Consigne 1:
Dans l'extrait sur l'hérédité, relevez tous les caractères que les porcs améliorés et les gros chevaux de trait transmettent à leur descendance.
Consigne 2:
Résumez plus brièvement le paragraphe de l'extrait sur l'hérédité qui commence par « Quoique bien des monstruosités congénitales », en gardant ses faits principaux.
┌─ Extrait choisi
Quoique bien des monstruosités congénitales soient héréditaires, ainsi que nous en avons vu des exemples auxquels on peut encore ajouter le cas récemment signalé d’une transmission dans la même famille, et pendant un siècle, d’un bec-de-lièvre avec fissure du palais[1], il est d’autres difformités qui sont rarement ou jamais héréditaires. Il en est probablement un certain nombre qui, dues à des lésions survenues dans la matrice ou dans l’œuf, doivent être groupées sous le chef des mutilations ou accidents non transmissibles. On pourrait dresser une longue liste de cas de monstruosités héréditaires des plus importantes et des plus diverses chez les plantes, sans que nous ayons aucune raison pour les attribuer à des lésions directes de la graine ou de l’embryon.

CAUSES DE NON-HÉRÉDITÉ.

On peut s’expliquer un grand nombre de cas dans lesquels l’hérédité paraît faire défaut, en admettant que la tendance héréditaire existant réellement, se trouve contre-balancée et annulée par des conditions extérieures hostiles ou défavorables. Ainsi, on ne saurait prétendre que nos porcs améliorés pussent continuer à transmettre à leur descendance, comme ils le font actuellement, leur tendance à l’engraissement, et leurs pattes et museau courts, si, pendant plusieurs générations, on les laissait courir en liberté et fouiller la terre pour y chercher leur nourriture. Les gros chevaux de trait ne transmettraient certes pas longtemps leur grande taille et leurs membres massifs, si on les obligeait à vivre dans une région montagneuse,

  1. M. Sproule, British Medical Journal, 18 avril 1863.
└─
┌─ Section des données
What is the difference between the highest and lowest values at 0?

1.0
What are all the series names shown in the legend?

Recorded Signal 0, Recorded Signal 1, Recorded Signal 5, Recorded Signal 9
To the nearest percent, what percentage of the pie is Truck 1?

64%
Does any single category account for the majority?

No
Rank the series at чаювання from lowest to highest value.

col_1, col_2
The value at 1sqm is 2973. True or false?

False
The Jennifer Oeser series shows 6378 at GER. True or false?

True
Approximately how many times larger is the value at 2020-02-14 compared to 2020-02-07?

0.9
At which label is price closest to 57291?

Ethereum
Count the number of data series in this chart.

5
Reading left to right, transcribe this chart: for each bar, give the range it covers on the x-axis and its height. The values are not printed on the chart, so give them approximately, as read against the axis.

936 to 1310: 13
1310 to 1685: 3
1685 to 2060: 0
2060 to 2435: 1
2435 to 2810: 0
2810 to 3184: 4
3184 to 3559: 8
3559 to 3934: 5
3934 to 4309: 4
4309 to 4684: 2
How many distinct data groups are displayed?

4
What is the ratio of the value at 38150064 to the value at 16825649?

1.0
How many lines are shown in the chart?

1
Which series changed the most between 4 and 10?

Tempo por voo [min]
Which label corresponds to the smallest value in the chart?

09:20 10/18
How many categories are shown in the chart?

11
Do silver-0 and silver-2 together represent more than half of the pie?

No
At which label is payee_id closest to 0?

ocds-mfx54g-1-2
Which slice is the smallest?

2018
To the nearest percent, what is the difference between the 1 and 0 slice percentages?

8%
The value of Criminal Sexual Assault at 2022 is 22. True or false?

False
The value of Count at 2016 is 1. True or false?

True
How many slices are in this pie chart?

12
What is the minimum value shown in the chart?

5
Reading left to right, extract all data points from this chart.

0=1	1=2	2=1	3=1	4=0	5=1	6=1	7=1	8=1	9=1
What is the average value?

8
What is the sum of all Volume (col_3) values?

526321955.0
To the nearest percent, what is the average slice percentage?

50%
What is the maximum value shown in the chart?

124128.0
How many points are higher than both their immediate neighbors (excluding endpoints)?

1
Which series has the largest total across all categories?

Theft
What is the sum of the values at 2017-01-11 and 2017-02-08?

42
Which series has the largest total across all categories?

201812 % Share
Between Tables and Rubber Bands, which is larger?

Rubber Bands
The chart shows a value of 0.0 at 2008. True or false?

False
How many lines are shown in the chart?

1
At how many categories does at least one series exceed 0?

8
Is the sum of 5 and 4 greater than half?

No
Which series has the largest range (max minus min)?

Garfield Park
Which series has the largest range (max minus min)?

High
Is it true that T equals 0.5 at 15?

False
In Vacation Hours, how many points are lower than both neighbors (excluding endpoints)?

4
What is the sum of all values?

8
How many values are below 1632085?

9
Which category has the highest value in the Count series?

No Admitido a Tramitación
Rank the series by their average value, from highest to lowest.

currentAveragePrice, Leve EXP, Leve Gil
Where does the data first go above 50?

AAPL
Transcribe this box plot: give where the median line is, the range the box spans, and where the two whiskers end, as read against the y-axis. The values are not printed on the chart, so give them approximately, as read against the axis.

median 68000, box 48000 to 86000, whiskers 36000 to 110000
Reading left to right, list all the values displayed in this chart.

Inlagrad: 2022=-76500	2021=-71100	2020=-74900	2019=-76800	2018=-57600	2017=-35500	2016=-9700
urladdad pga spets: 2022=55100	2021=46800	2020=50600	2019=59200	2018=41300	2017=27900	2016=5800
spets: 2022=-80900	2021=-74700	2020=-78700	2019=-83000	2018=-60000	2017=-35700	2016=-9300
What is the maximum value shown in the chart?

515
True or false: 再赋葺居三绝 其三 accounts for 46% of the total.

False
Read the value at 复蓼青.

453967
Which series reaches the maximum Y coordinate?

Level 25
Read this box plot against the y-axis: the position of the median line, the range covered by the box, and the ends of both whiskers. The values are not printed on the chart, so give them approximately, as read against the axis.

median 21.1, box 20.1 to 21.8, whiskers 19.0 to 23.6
└─
Résultat 1:
- la tendance à l'engraissement (porcs)
- les pattes courtes (porcs)
- le museau court (porcs)
- la grande taille (chevaux)
- les membres massifs (chevaux)

Résultat 2:
Beaucoup de monstruosités congénitales sont héréditaires. On le voit par exemple avec un bec-de-lièvre accompagné d'une fissure du palais, transmis pendant un siècle dans une même famille. D'autres difformités le sont rarement ou jamais. Certaines, probablement dues à des lésions survenues dans la matrice ou dans l'œuf, relèvent des mutilations ou accidents non transmissibles. Chez les plantes, on pourrait pourtant citer une longue liste de monstruosités héréditaires importantes et variées, sans raison de les attribuer à des lésions directes de la graine ou de l'embryon.